**Your objective:** Each entry below must be repeated exactly. Leave the pictures out of it.

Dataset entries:
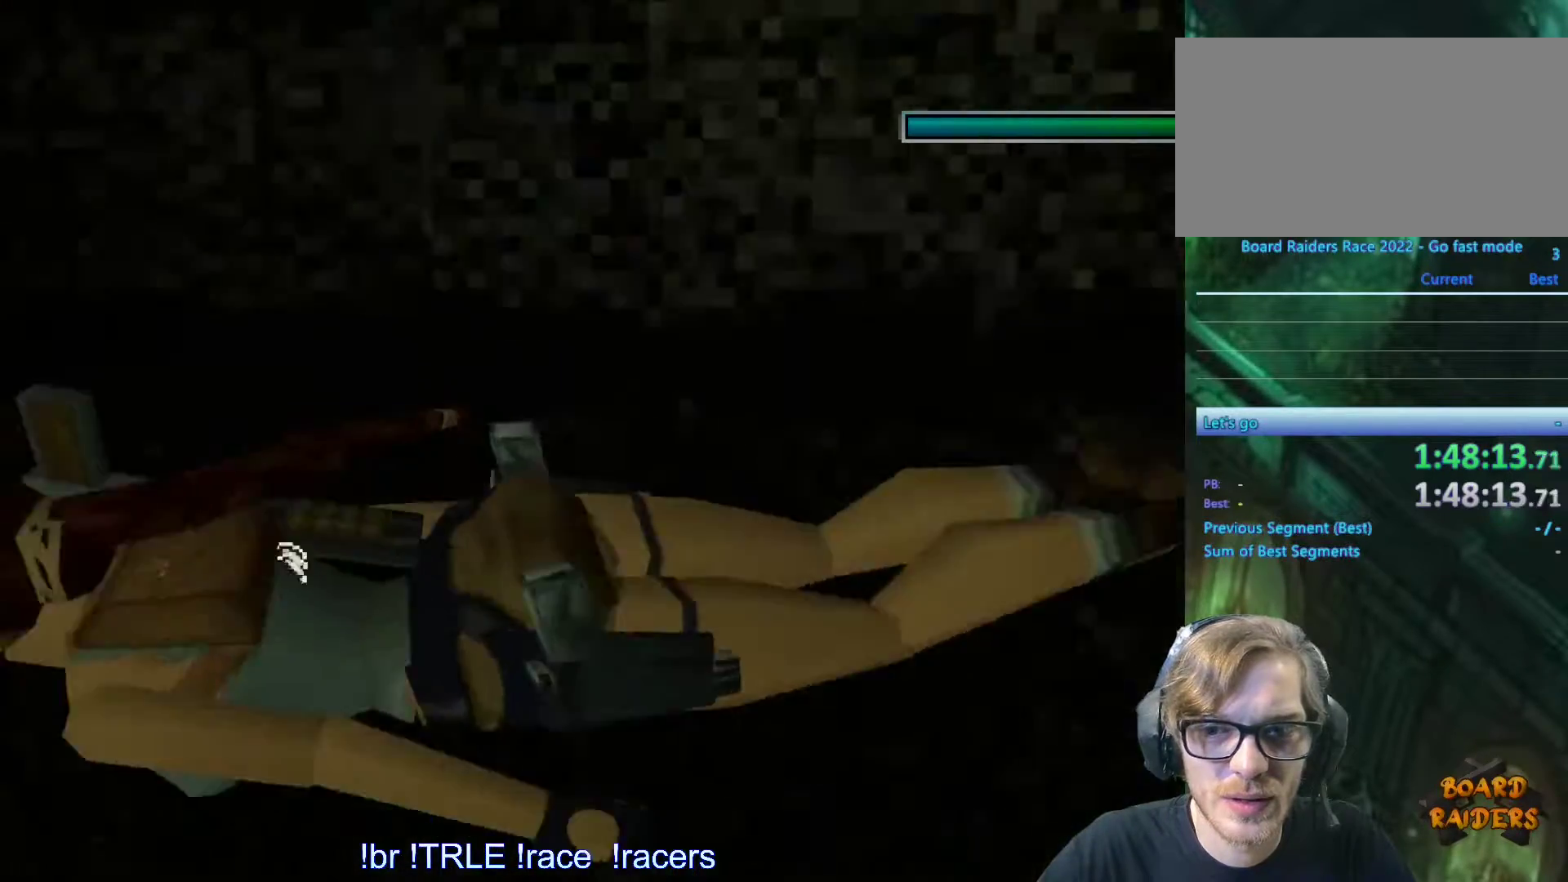
{"keys": ["alt"], "events": [[317, "down", "up"]]}
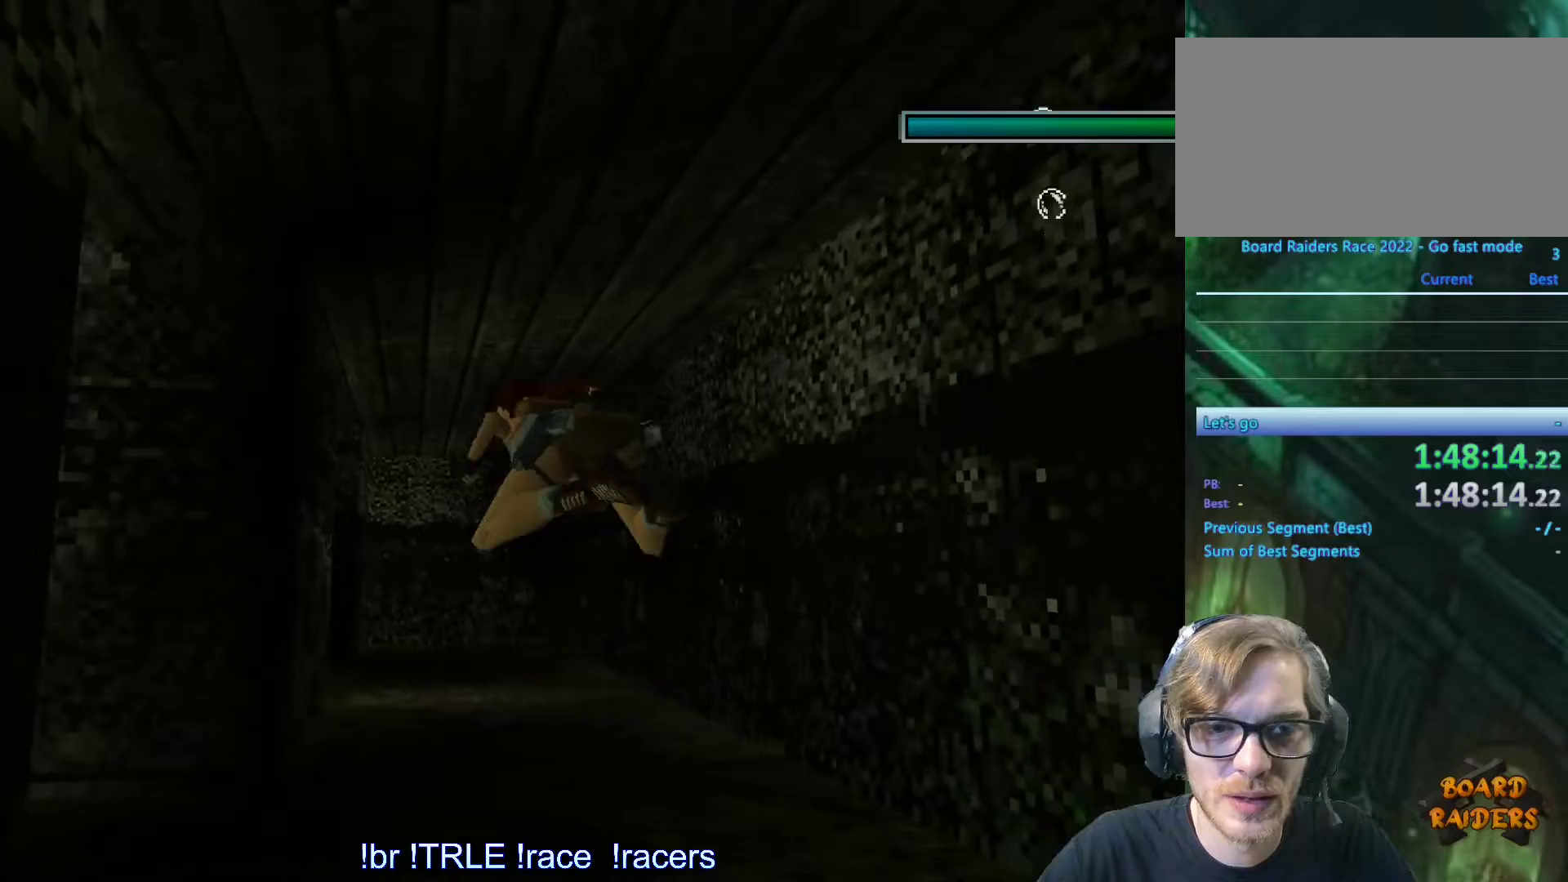
{"keys": ["alt", "right", "up"], "events": [[283, "up", "down"], [467, "right", "down"]]}
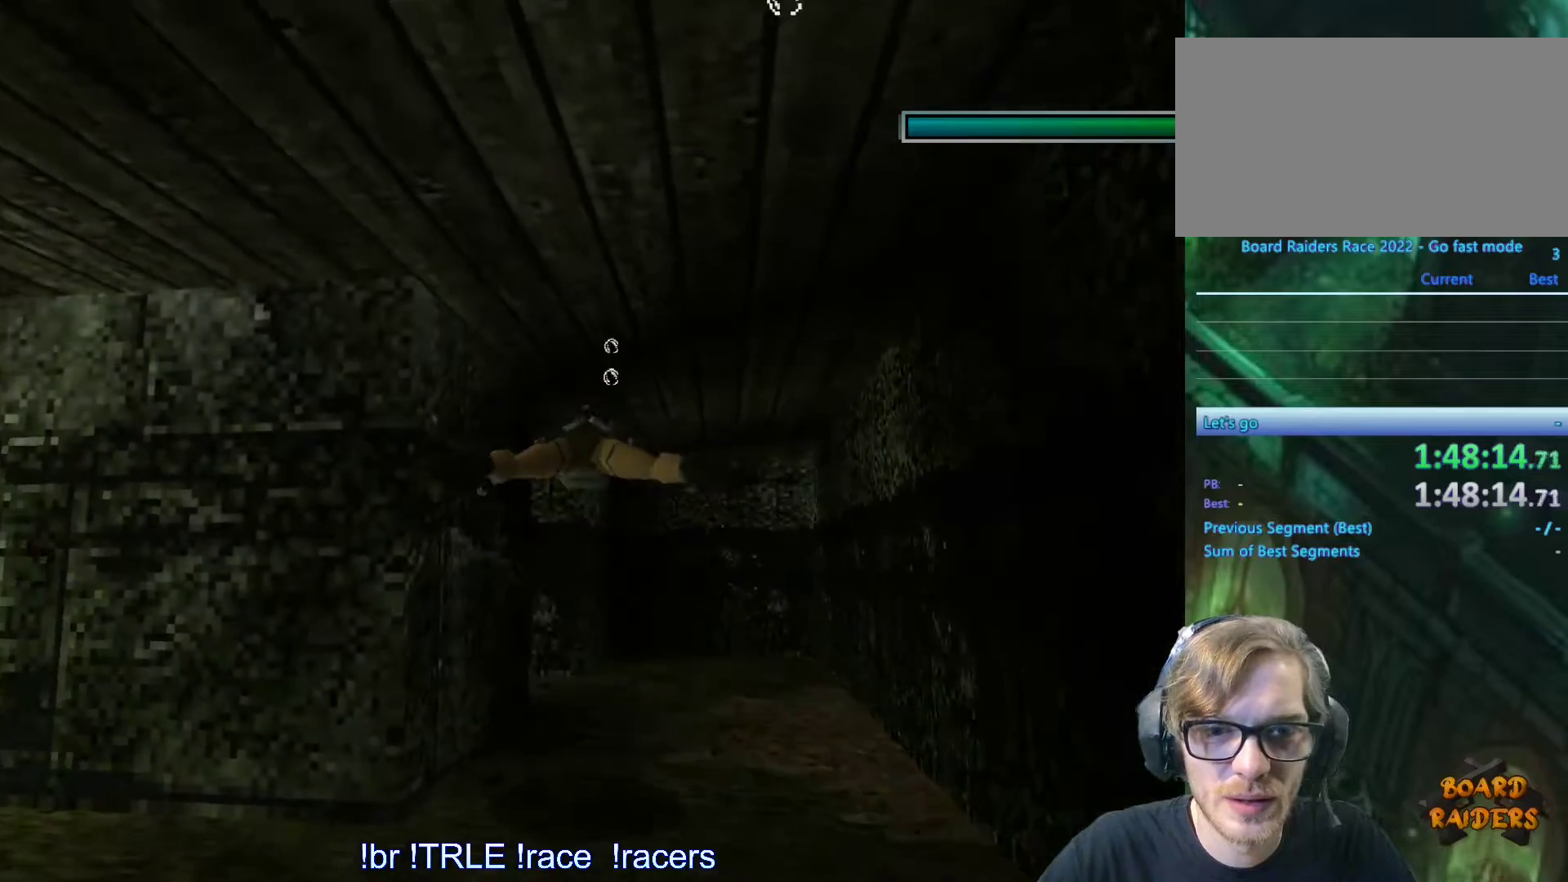
{"keys": ["alt", "down", "left"], "events": [[117, "right", "up"], [150, "up", "up"], [300, "left", "down"], [483, "down", "down"]]}
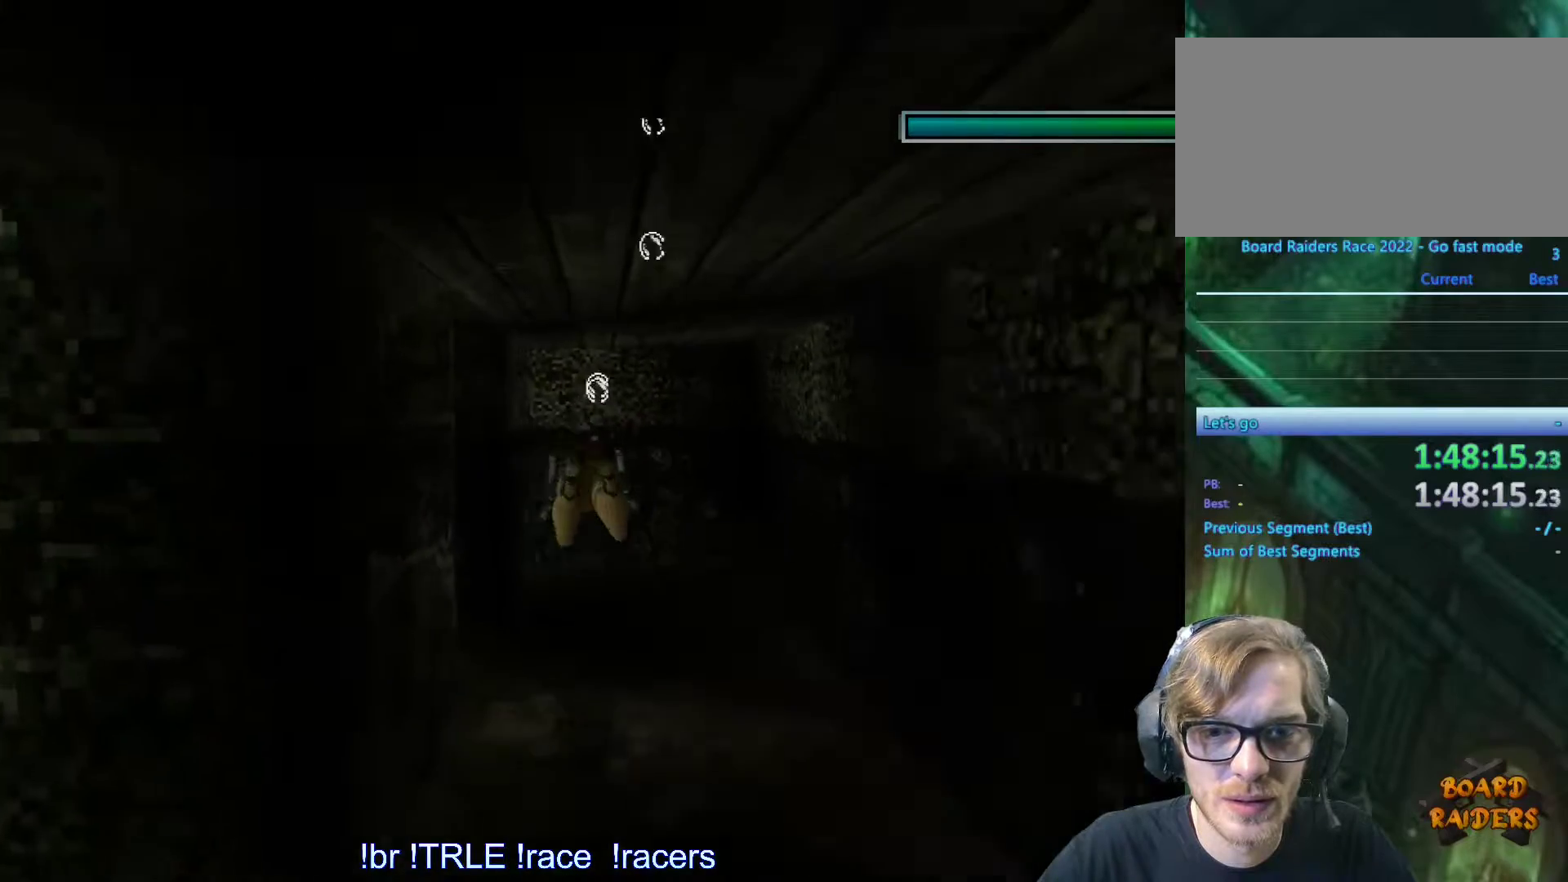
{"keys": ["alt", "down", "left"], "events": []}
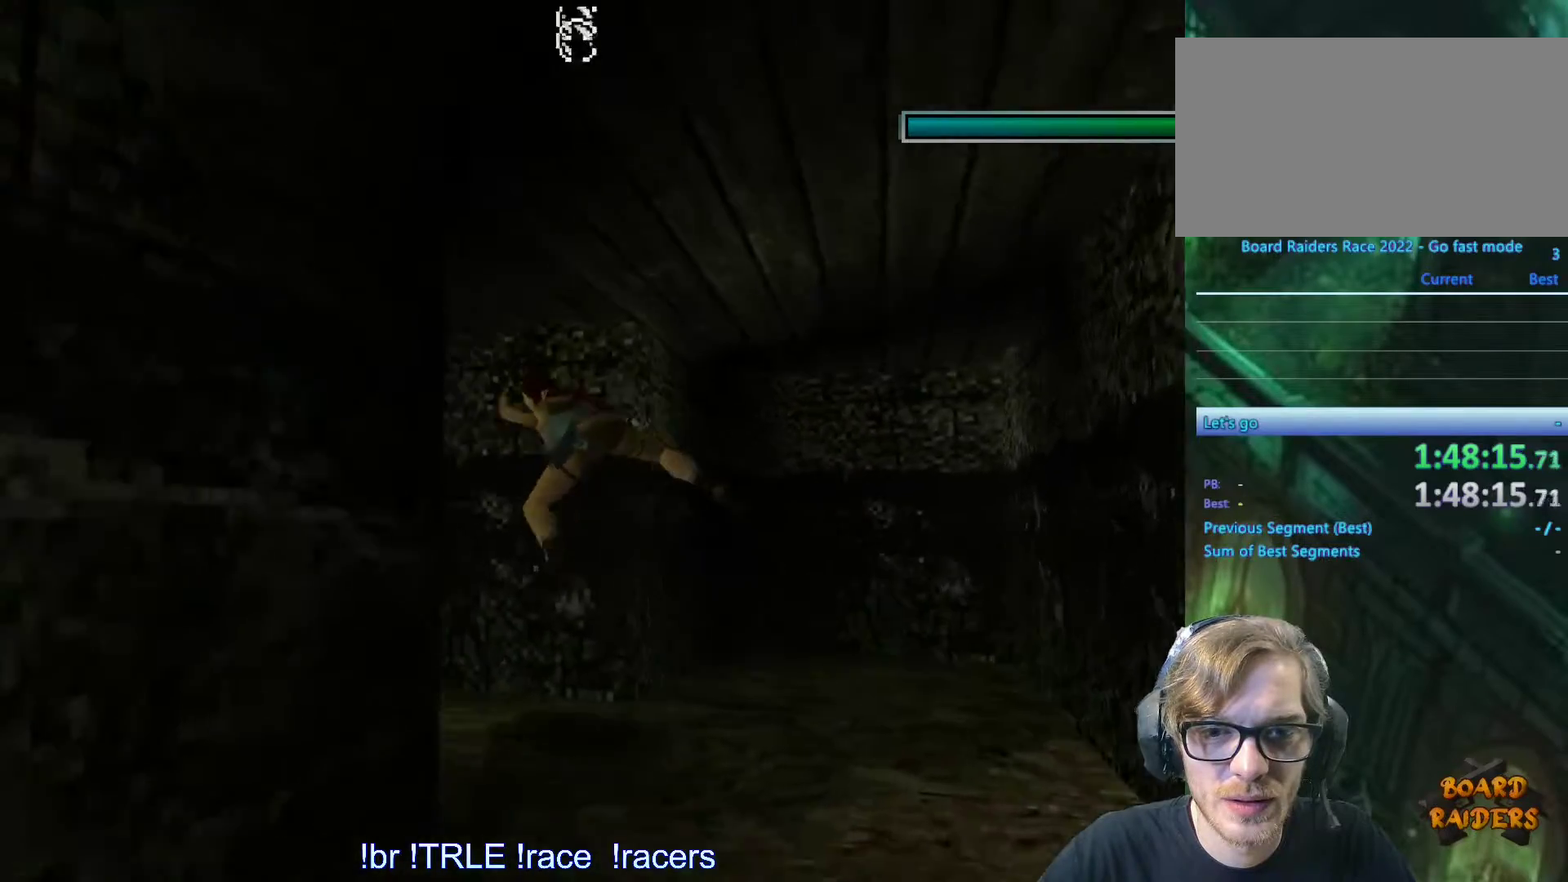
{"keys": ["alt", "down"], "events": [[150, "down", "up"], [283, "left", "up"], [383, "down", "down"]]}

**Expected output:**
{"keys": ["alt"], "events": [[317, "down", "up"]]}
{"keys": ["alt", "right", "up"], "events": [[283, "up", "down"], [467, "right", "down"]]}
{"keys": ["alt", "down", "left"], "events": [[117, "right", "up"], [150, "up", "up"], [300, "left", "down"], [483, "down", "down"]]}
{"keys": ["alt", "down", "left"], "events": []}
{"keys": ["alt", "down"], "events": [[150, "down", "up"], [283, "left", "up"], [383, "down", "down"]]}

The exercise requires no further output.